[EXTRAIT DU DOCUMENT]
Le premier round des recours contre notre dissolution a eu lieu fin juin 2024, nous donnons des nouvelles de cette bataille dans notre tribune.
Nous avons pris connaissance par voie de presse d’une annonce gouvernementale concernant la dissolution de la Défense Collective.
Cette annonce intervient dans un contexte particulier : la préfecture d’Ille-et-Vilaine, récemment humiliée par le fiasco retentissant d’une longue enquête anti-stup, se trouve prise dans un conflit ouvert et très médiatique avec la mairie, la présidence de l’université Rennes 2 et la bâtonnière de Rennes, pour trouver un bouc émissaire à l’échec cuisant du maintien de l’ordre lors de la manifestation contre la loi immigration du 25 janvier.
[/EXTRAIT DU DOCUMENT]
[EXTRAITS DES DONNÉES]
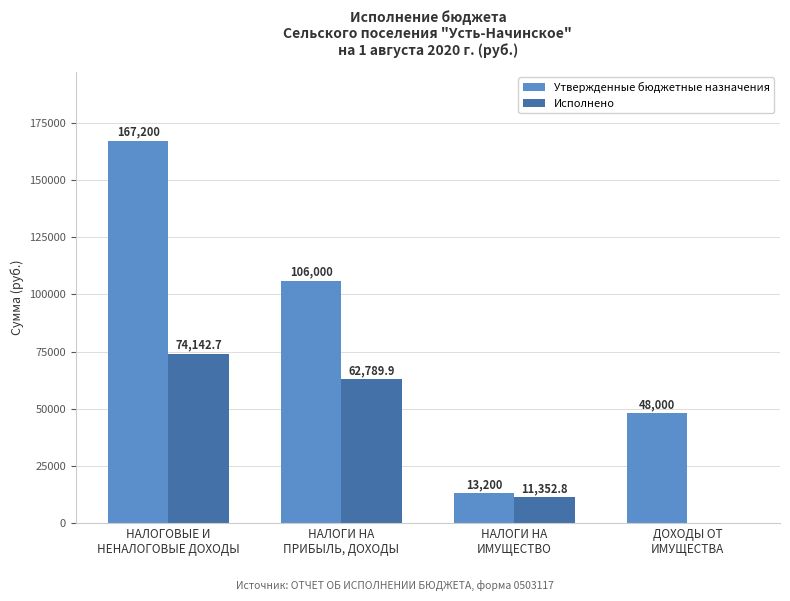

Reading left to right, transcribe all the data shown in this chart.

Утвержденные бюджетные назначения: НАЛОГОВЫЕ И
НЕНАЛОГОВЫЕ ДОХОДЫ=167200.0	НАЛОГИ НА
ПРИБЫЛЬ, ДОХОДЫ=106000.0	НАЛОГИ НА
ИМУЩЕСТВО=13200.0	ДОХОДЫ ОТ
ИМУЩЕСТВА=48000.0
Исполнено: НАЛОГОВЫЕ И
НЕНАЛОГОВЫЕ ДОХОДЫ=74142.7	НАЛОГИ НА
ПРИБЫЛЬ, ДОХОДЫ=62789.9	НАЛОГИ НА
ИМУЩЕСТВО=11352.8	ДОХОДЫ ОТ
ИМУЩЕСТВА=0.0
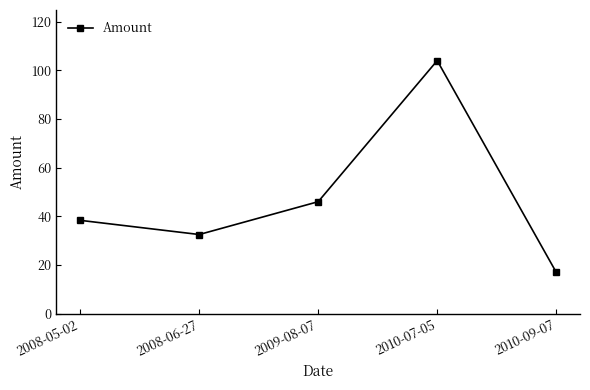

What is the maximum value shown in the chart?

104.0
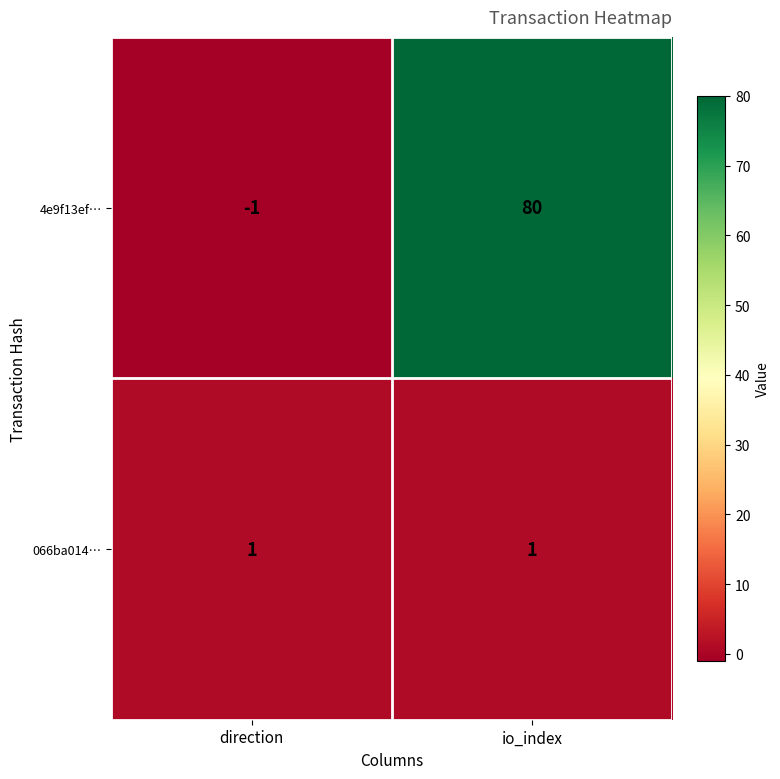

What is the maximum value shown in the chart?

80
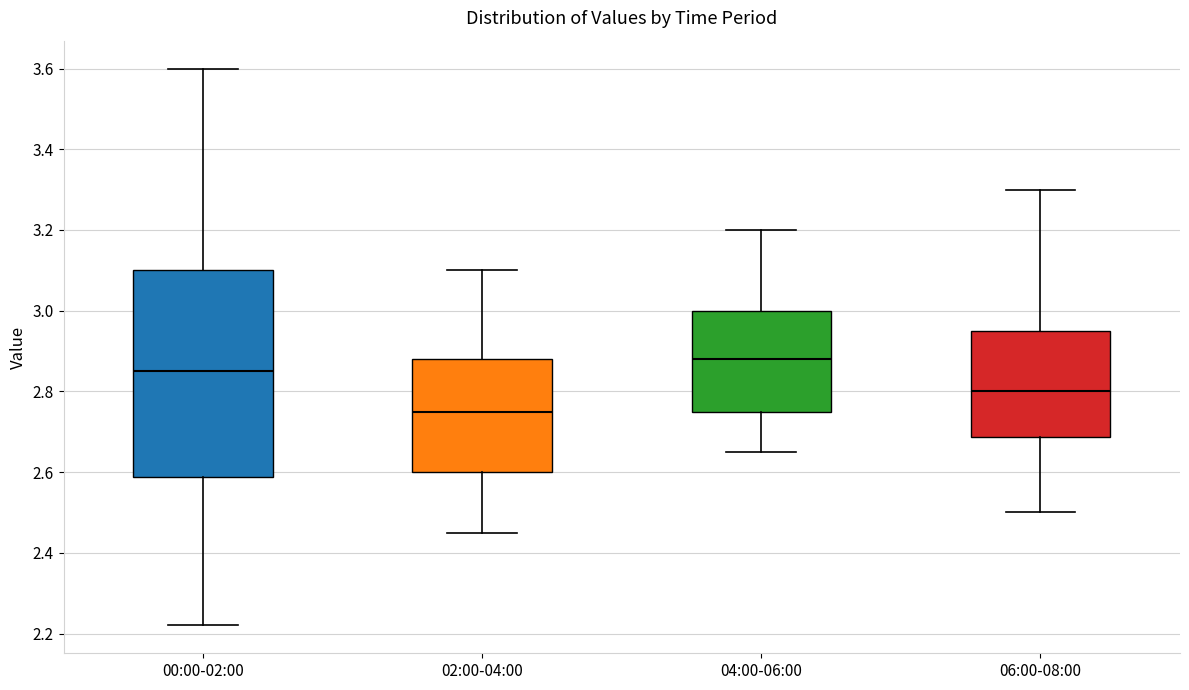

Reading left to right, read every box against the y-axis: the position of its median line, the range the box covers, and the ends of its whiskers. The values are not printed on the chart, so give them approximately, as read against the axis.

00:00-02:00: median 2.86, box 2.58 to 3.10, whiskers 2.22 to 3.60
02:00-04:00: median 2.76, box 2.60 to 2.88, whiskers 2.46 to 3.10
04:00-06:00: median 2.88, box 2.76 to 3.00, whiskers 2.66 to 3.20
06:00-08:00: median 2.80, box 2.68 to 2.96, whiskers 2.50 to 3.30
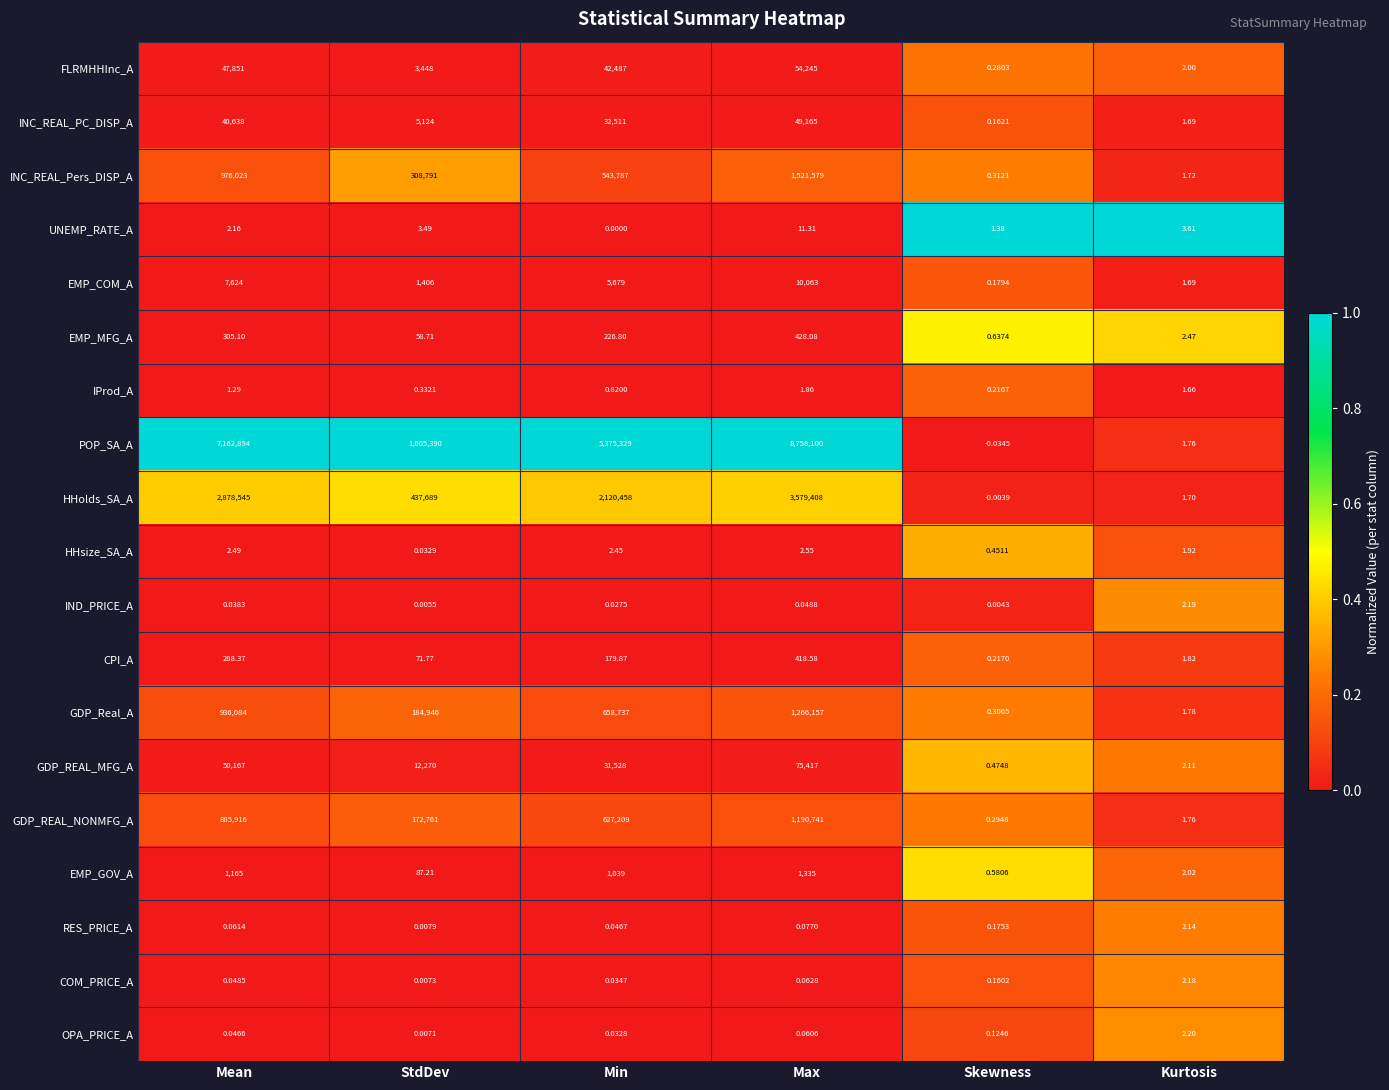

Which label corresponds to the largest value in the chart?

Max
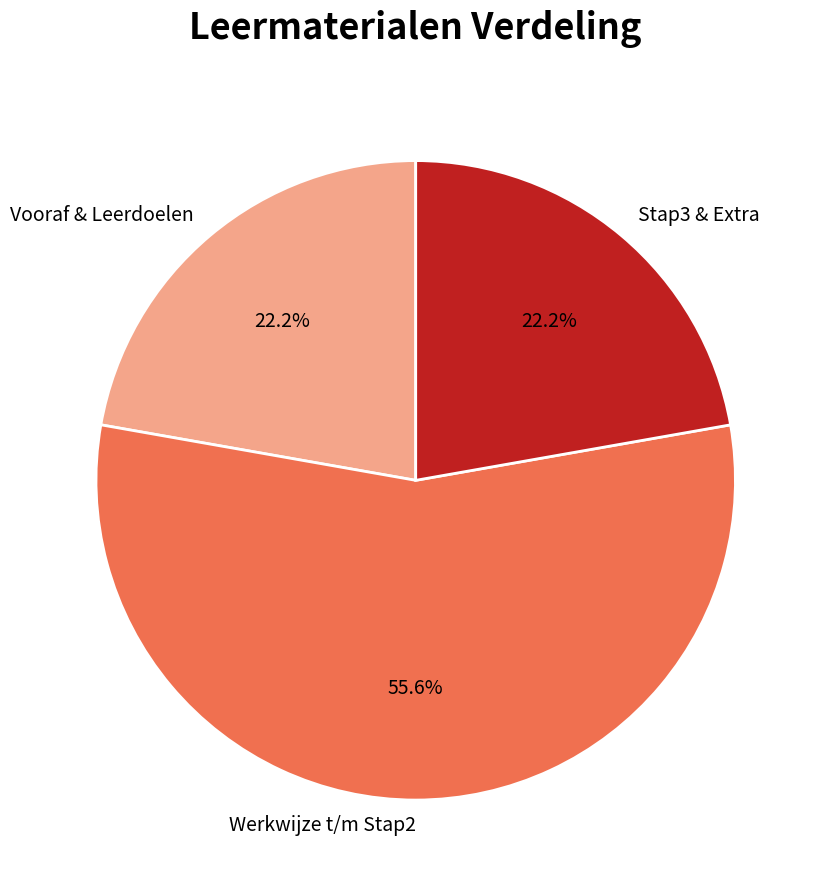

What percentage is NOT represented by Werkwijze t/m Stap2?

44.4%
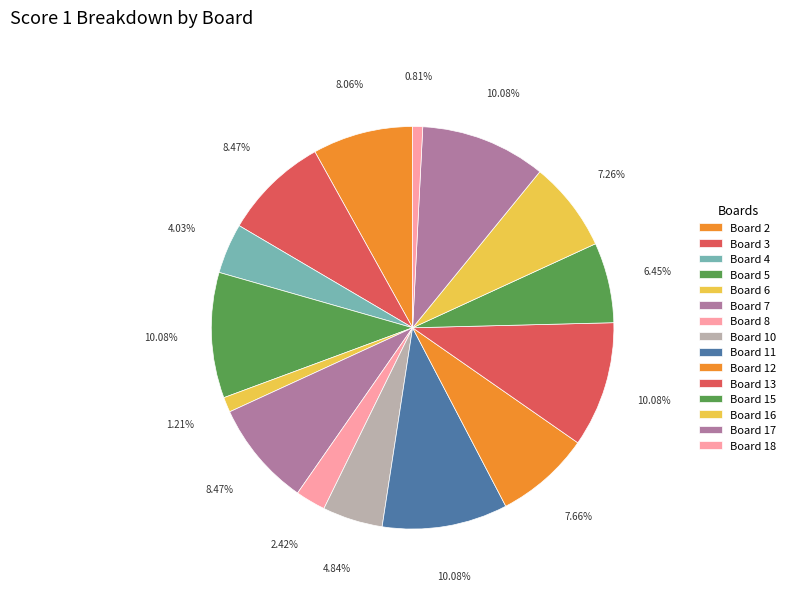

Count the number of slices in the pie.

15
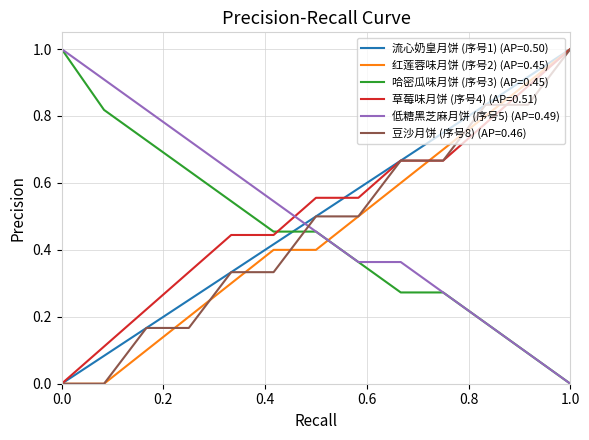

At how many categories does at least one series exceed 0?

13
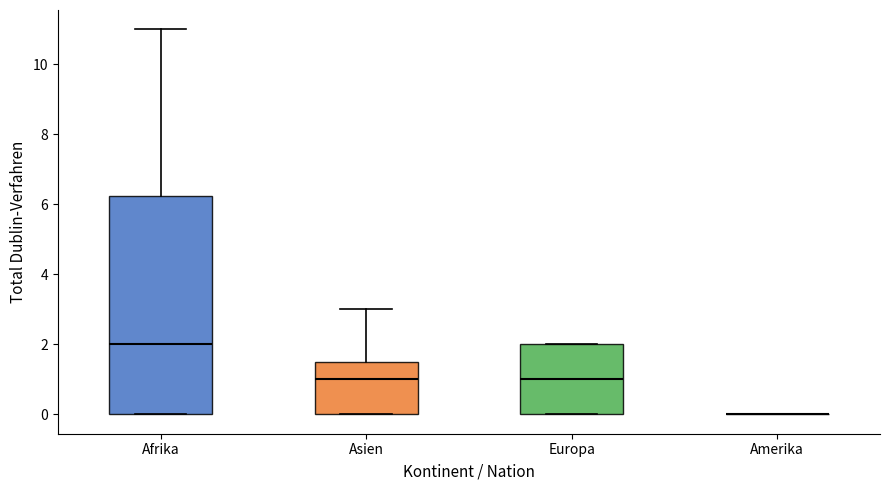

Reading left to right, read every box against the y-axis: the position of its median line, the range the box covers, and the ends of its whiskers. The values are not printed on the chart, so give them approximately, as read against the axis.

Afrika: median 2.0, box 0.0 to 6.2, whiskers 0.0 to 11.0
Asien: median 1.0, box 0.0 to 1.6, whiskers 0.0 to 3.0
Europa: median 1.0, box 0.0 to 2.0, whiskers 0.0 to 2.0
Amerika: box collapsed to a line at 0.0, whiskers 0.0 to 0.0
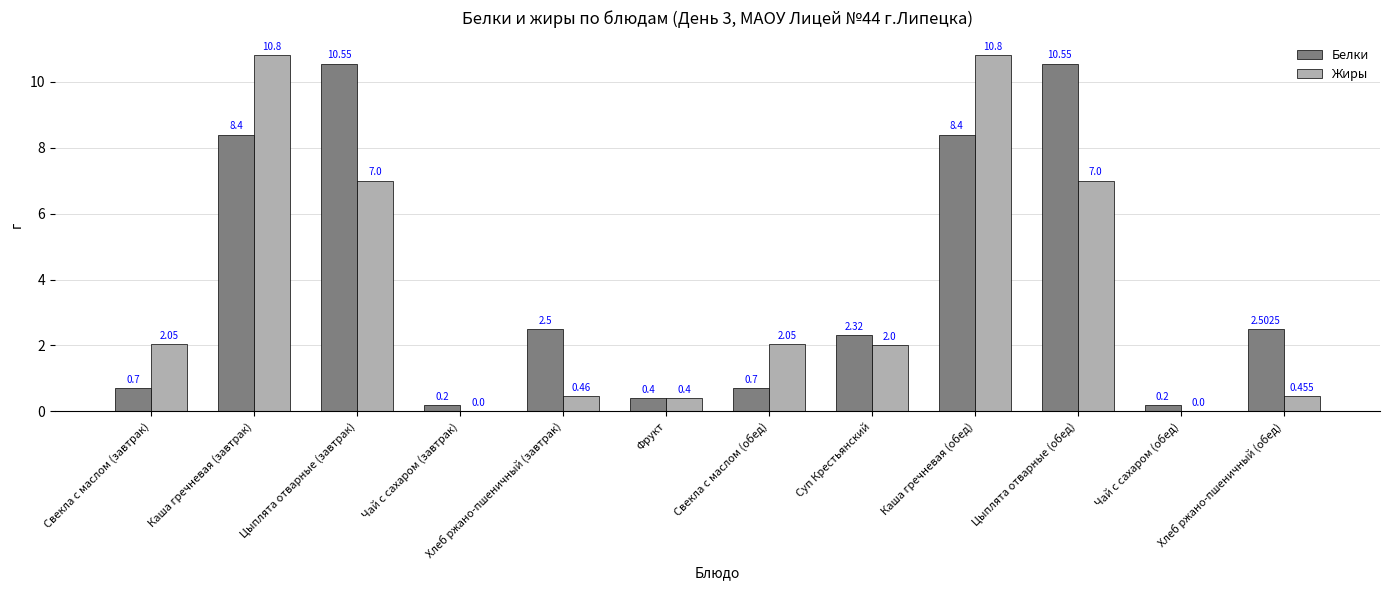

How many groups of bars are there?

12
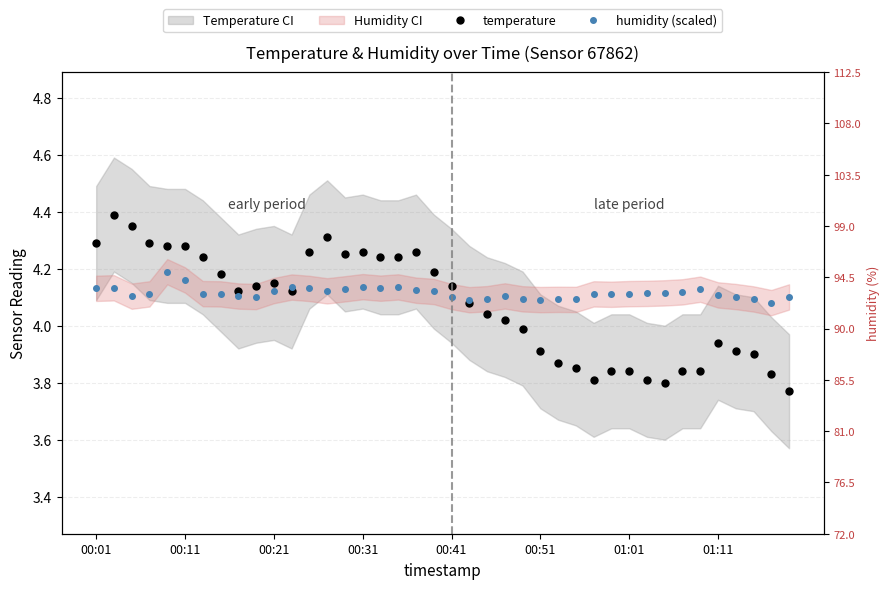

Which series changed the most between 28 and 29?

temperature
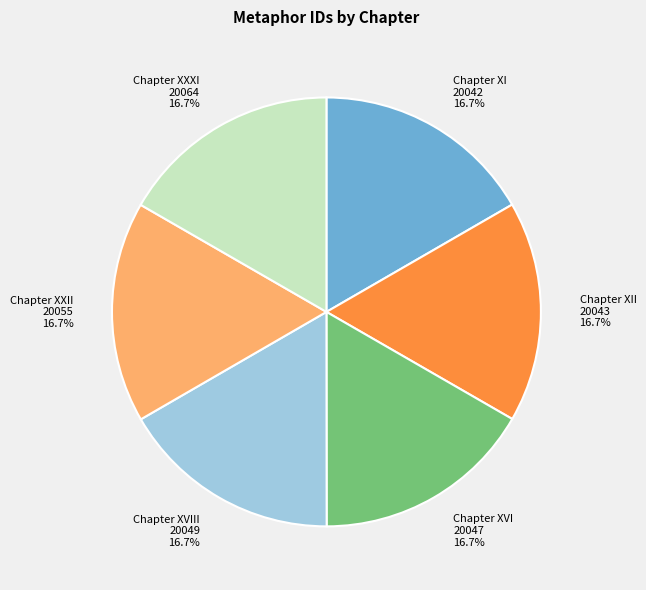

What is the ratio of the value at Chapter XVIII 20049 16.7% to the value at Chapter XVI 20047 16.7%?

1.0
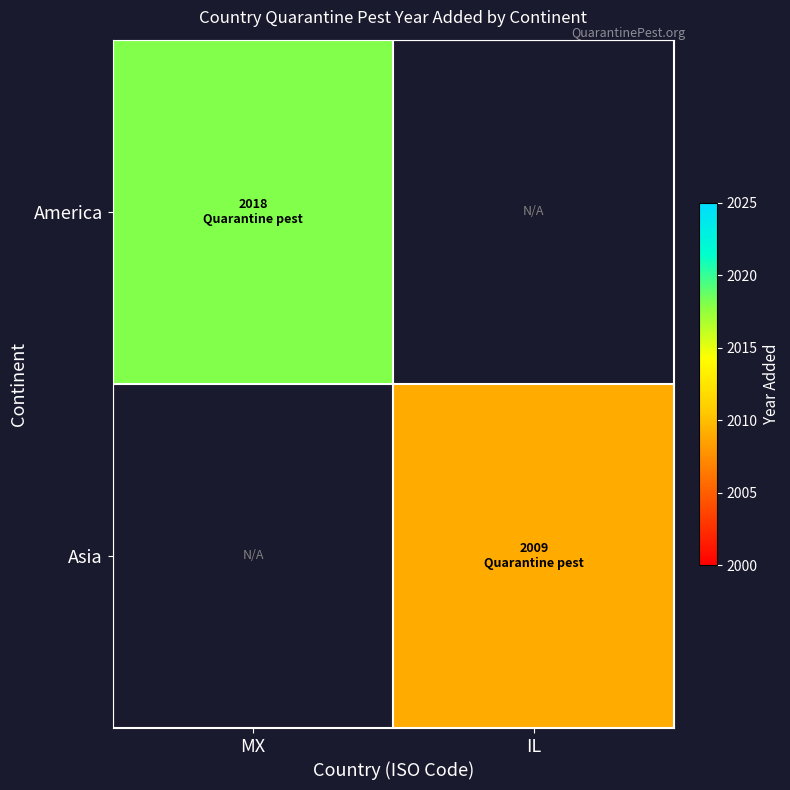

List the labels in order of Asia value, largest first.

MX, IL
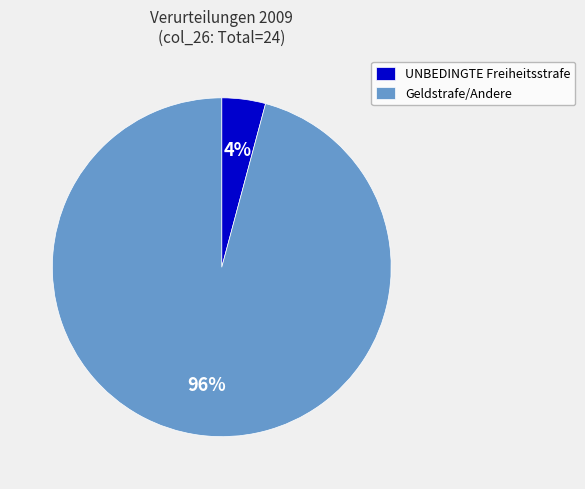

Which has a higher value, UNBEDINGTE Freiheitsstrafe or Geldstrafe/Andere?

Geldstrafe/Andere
[/EXTRAITS DES DONNÉES]
TRAVAIL DEMANDÉ: Recopiez mot pour mot le passage du texte sur la dissolution de la Défense Collective qui commence par « Le premier round » et se poursuit jusqu'à « la Défense Collective. ».

CORRIGÉ:
Le premier round des recours contre notre dissolution a eu lieu fin juin 2024, nous donnons des nouvelles de cette bataille dans notre tribune.
Nous avons pris connaissance par voie de presse d’une annonce gouvernementale concernant la dissolution de la Défense Collective.